Republicans are moving to remake the tax code, vowing to make it easier for individuals to pay Uncle Sam his due.
The tax plan, which was released on Thursday, is touted as simple enough to allow nine of 10 Americans to "file on a form as simple as a postcard. But it's also aimed at lowering corporate taxes, as well as eliminating the estate tax and other taxes that impact wealthy families.
Called the Tax Cuts and Jobs Act, the tax reform proposal is billed by Republican lawmakers as a path to job creation and higher wages for workers, even though there's little historical evidence that corporate tax cuts trickle down into higher pay for employees. Nevertheless, some low-wage and middle-class Americans are likely to benefit, thanks to a higher personal standard deduction and lower tax rates, although many may end up with fewer deductions, especially those in high-tax states. Middle-class gains may be scanty compared with those enjoyed by corporations and the wealthy, critics said.
"There is no evidence to suggest this plan as a whole will be positive for middle-income workers and much to suggest that when this is complete, it will be a significant net negative," said Gene Sperling, a former director of the National Economic Council and Assistant to the President for Economic Policy in The White House, on a conference call to discuss the tax plan. "You can lower somebody's taxes, but people understand there is no free lunch."
The tax cuts are unlikely to be offset by equivalent spending reductions, which could cause the federal budget deficit and debt to grow, Moody's Investors Service senior vice president Sarah Carlson said by email.
"It is unlikely that the increased taxable income from higher growth will compensate for the proposed cuts in tax rates," she added.
Many of the provisions in the proposal will help President Donald Trump's businesses and boost his personal income, said Seth Hanlon, a senior fellow at the liberal-leaning Center for American Progress. Those include the phase out of the estate tax and lower rates for pass-through income.
"It's almost as if this bill was written by Donald Trump's accountant," Hanlon said.
Like any major piece of legislation, the House GOP tax plan is likely to change as lawmakers wrangle over the details and as special interests weigh in. Passage of the bill is not assured, even with Republicans controlling both chambers of Congress and as Mr. Trump pushes legislators to deliver a measure by year's end. For now, the proposal amounts to the biggest change in U.S. tax law in decades. Here are five key takeaways:
Who benefits most? The tax plan is billed by the GOP as providing a break to the middle class, but critics say the benefits will overwhelmingly be enjoyed by corporations and the rich. That's because the tax rate on corporations will be reduced to 20 percent from 35 percent, allowing the country's biggest companies to retain more of their profits.

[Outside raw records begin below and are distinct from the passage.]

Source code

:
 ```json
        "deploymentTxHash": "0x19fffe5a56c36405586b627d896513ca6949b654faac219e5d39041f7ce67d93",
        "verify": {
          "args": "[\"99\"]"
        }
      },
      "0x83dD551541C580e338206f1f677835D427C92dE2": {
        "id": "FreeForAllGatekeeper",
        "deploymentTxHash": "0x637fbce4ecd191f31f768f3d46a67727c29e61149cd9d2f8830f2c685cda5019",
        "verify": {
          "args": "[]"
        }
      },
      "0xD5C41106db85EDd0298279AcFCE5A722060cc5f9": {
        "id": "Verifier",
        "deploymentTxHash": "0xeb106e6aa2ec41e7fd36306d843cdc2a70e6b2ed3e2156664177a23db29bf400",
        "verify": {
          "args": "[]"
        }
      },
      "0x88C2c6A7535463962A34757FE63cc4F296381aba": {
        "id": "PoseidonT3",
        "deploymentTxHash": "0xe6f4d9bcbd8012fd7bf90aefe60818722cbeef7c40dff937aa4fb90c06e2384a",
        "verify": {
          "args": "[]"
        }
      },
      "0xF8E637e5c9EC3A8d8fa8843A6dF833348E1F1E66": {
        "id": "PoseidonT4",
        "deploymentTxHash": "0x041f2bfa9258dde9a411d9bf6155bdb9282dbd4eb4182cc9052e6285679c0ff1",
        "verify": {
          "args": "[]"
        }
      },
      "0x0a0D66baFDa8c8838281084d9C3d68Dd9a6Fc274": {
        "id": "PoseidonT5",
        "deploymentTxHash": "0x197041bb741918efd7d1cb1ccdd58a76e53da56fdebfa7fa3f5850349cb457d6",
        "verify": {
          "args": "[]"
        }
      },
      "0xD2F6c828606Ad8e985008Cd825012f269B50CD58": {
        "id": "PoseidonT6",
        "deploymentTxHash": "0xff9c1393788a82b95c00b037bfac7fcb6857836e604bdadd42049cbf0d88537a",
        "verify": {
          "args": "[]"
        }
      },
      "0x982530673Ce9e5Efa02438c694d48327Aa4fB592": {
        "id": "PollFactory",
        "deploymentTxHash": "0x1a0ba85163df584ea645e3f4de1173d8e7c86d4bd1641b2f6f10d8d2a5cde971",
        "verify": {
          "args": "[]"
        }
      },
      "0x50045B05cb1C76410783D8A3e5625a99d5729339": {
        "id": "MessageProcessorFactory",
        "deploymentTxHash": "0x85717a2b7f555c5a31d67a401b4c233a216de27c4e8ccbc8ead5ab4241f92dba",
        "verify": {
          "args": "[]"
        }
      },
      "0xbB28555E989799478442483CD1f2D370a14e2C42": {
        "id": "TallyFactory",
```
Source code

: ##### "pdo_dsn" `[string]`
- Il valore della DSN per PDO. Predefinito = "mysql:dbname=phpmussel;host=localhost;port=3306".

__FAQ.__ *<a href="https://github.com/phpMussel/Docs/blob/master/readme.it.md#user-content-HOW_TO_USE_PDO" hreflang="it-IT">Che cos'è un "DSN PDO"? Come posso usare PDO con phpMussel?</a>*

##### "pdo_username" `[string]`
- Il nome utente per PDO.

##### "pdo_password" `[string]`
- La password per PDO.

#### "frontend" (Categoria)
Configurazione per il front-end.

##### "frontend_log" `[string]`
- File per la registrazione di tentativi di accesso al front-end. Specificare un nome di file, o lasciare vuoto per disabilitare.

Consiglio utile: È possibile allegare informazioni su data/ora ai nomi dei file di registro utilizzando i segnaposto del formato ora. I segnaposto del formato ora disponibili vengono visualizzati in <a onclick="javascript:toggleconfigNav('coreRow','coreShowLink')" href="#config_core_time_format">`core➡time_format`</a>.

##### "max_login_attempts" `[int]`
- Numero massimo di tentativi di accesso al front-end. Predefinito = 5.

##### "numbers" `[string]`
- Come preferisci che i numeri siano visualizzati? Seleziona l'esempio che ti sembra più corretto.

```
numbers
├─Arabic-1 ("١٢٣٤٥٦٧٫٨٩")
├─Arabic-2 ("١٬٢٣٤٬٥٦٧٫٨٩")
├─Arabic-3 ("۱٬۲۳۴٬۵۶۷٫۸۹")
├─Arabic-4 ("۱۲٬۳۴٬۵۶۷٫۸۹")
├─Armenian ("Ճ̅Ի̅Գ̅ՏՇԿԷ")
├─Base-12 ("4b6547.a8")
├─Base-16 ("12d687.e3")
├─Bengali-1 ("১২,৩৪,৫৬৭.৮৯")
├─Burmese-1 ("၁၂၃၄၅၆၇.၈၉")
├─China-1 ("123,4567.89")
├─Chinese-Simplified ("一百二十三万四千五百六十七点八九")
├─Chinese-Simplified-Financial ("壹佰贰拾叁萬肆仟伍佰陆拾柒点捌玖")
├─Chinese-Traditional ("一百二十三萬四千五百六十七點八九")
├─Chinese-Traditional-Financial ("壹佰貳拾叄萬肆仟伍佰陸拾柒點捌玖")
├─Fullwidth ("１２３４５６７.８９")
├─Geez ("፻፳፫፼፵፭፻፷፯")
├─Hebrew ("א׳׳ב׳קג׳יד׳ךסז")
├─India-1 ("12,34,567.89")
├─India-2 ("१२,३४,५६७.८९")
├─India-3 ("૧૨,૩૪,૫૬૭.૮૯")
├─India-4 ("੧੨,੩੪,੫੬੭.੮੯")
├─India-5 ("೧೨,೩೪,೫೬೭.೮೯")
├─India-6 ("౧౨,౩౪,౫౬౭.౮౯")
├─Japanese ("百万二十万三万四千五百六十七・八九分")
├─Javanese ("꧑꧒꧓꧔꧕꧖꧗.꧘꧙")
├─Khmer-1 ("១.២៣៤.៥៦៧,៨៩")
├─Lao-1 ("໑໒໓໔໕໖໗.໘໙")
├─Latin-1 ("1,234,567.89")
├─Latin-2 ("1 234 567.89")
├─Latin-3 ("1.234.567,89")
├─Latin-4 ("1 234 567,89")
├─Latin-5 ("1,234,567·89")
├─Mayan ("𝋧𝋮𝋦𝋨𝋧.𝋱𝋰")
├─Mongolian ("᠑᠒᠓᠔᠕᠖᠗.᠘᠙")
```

Initial impressions of House tax cut plan:— Jared Bernstein (@econjared) November 2, 2017
1) It's what we thought: big breaks at top, corps, offshorers, highend businesses, rich estates.
Economists say there's little relationship between post-tax profit rates and business investment that boosts productivity, while productivity and wages have grown faster in periods of higher taxes, according to the left-leaning Economic Policy Institute.
How would the richest Americans fare under the bill? The GOP plan keeps the highest individual income tax bracket for the country's top earners at 39.6 percent. But critics say the proposal still provides a windfall to rich families because it will double the limit on the estate tax to $10 million and then phase it out after six years.
The proposal also calls for a 25 percent rate for pass-through businesses, such as sole proprietorships and partnerships, rather than paying the individual tax rate. For the rich -- who are more likely than the middle class to employ such tax structures -- that could produce a sizable savings.
The proposal also does away with the alternative minimum tax, which will help reduce taxes on some higher-income taxpayers.
Would any deductions be eliminated? Yes and no. The plan proposes limits on two popular deductions, which may hurt Americans in highly taxed or expensive states such as New York and California. The two biggest impacts will be on the mortgage interest deduction and the deduction for state and local taxes. Here are some of the more notable changes:
How would my tax bracket change? The plan calls for reducing the number of tax brackets from seven currently to four: 12 percent, 25 percent, 35 percent and 39.6 percent (many poorer Americans would continue paying 0 percent). Under current tax law, single filers who make between $37,951 and $91,900 pay the 25 percent rate, but the plan would change the 25 percent tax bracket to cover single filers earning between $45,001 to $200,000, for example. Americans who currently make between $91,901 and $200,000 would be pushed into a lower tax bracket from their current 28 percent to 33 percent.
How would the tax plan help families? The standard deduction will increase to $12,000 for individuals and $24,000 for married couples, or almost double the current standard deductions. The proposal also increases the child tax credit to $1,600 from $1,000. It also provides a $300 credit for non-child dependents, such as spouses. Nevertheless, child welfare advocates say the measure doesn't go far enough to help children, with Andy Stettner, a senior fellow at The Century Foundation calling the higher child tax credit "a half measure."
"The drop in federal revenues will jeopardize critical investments in education, healthcare, and social services for tens of millions who need them most," Stettner said in a statement.